27.5 C
Saturday, December 9, 2023

‘Global shortage to blame for late vaccine arrival’

Health Secretary Francisco Duque III on Tuesday attributed the delay in the arrival of the COVID-19 vaccine in the country to a supply shortage, as he disagreed with Senator Franklin Drilon's assessment that it is because of government's mismanagement.

Drilon aired his views last month, following news reports that the coronavirus jabs haven't arrived due to the lack at that time of an indemnification law, which pharmaceutical companies and the COVAX facility had required.

"I’d like to disagree because the global supply is the big problem. Yung shortage talaga, yun ang malaking problem natin (the shortage is really our big problem)," Duque said during an ANC's Headstart interview in reaction to Drilon's statement.

"Ten countries have already secured 75 percent of the global supply and even the WHO has missed on its target to get the poorer countries get off with their vaccination, 130 countries. The painful problem is that the supply was cornered by rich countries," he said.

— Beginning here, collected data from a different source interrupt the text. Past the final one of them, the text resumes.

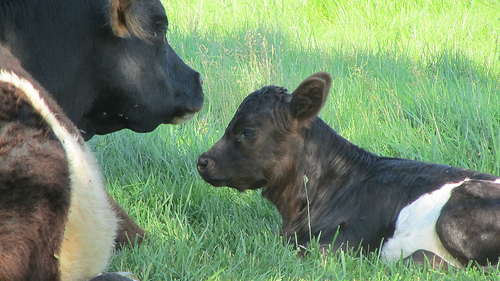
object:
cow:
[4, 5, 203, 280]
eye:
[142, 24, 162, 40]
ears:
[291, 67, 330, 118]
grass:
[174, 5, 494, 87]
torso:
[1, 54, 122, 279]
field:
[183, 8, 489, 161]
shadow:
[179, 23, 499, 172]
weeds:
[187, 12, 283, 65]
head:
[194, 87, 311, 190]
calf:
[194, 71, 498, 279]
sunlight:
[170, 4, 494, 68]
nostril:
[197, 158, 210, 172]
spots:
[377, 179, 469, 274]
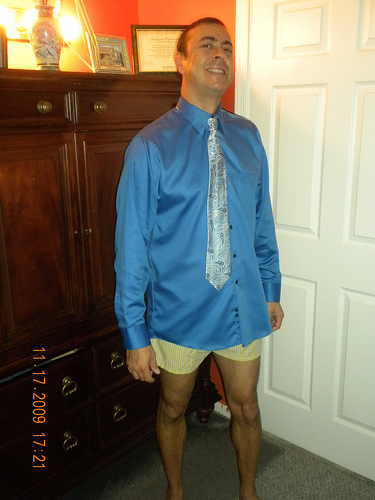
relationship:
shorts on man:
[153, 337, 261, 374] [149, 50, 295, 445]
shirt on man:
[113, 95, 280, 350] [112, 25, 284, 372]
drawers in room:
[3, 332, 216, 491] [11, 16, 364, 472]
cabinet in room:
[12, 130, 98, 323] [11, 16, 364, 472]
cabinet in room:
[73, 123, 168, 296] [11, 16, 364, 472]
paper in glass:
[127, 23, 209, 73] [140, 33, 183, 68]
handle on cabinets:
[54, 369, 87, 401] [0, 346, 92, 448]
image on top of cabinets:
[84, 32, 135, 72] [2, 66, 223, 494]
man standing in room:
[113, 17, 285, 500] [0, 0, 373, 499]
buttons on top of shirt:
[212, 211, 263, 298] [153, 134, 289, 300]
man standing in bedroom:
[113, 15, 374, 385] [4, 3, 371, 495]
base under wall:
[214, 402, 232, 419] [83, 0, 234, 77]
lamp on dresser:
[28, 1, 64, 71] [2, 60, 187, 321]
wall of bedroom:
[81, 1, 234, 71] [1, 6, 236, 115]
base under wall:
[215, 402, 234, 422] [210, 364, 223, 387]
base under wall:
[214, 402, 232, 419] [133, 1, 243, 426]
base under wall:
[214, 402, 232, 419] [208, 362, 229, 407]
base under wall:
[214, 402, 232, 419] [1, 1, 236, 408]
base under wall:
[214, 402, 232, 419] [99, 2, 225, 15]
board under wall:
[11, 40, 98, 71] [2, 0, 137, 68]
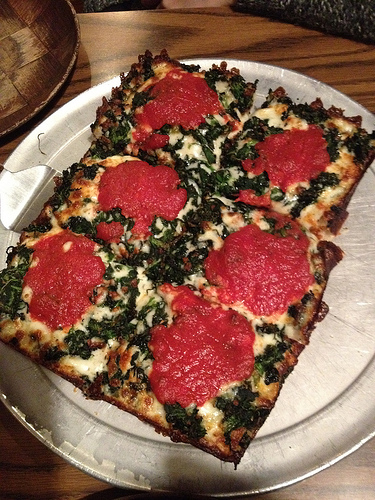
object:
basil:
[200, 170, 239, 201]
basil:
[243, 116, 269, 142]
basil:
[222, 385, 260, 426]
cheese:
[79, 350, 101, 375]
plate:
[0, 57, 375, 500]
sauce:
[202, 209, 315, 317]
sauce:
[20, 229, 105, 333]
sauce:
[231, 123, 333, 208]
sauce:
[95, 160, 187, 244]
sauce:
[131, 68, 225, 151]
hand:
[161, 0, 228, 11]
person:
[164, 0, 375, 43]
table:
[0, 9, 375, 500]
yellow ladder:
[216, 101, 361, 230]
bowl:
[0, 0, 81, 137]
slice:
[211, 85, 375, 228]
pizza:
[0, 48, 375, 473]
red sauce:
[148, 282, 256, 409]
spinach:
[0, 48, 374, 449]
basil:
[147, 226, 198, 286]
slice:
[87, 48, 259, 190]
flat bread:
[0, 48, 375, 471]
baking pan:
[0, 56, 375, 499]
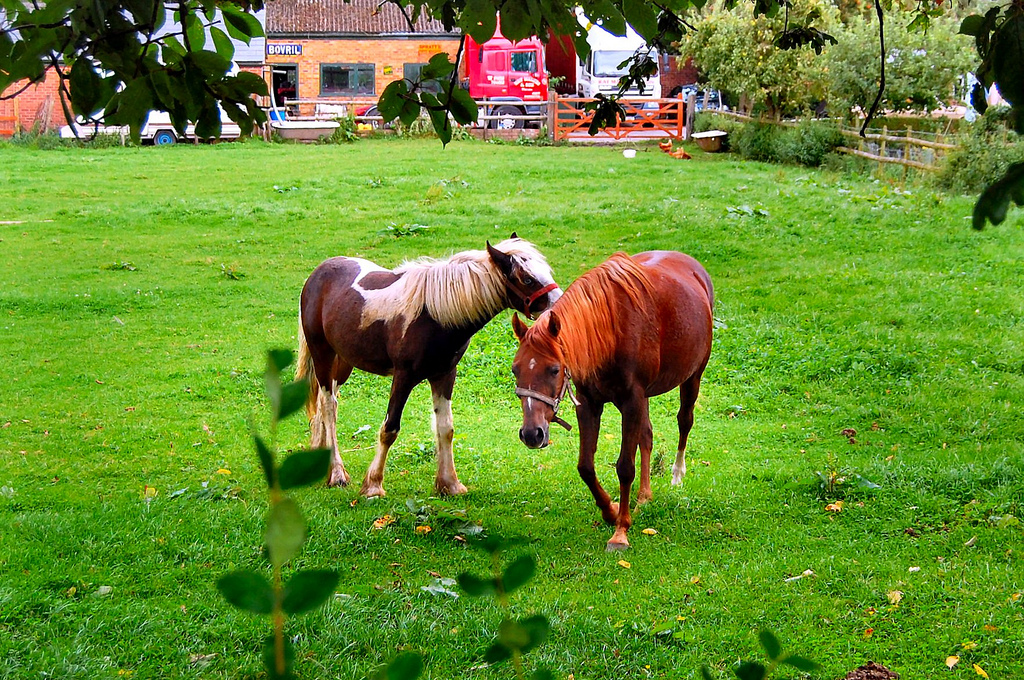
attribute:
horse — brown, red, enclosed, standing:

President Rodrigo Duterte made a similar claim earlier, saying AstraZeneca was “held hostage by the European Union."

The international bloc later clarified that its export controls on the vaccines would not hamper Philippine access.

The Philippines began its vaccination rollout on Monday using coronavirus shots from Sinovac Biotech, donated by the Chinese government.

A shipment of 525,600 doses of AstraZeneca's COVID-19 vaccine was also expected to arrive Monday but Duque had said it would be delayed by another week.

The Philippines' drug regulator has so far approved COVID-19 vaccines from Sinovac, AstraZeneca, and Pfizer for emergency use in the country.

More than 578,000 coronavirus infections have been confirmed in the country, of which 31,708 or 5.5 percent are active cases.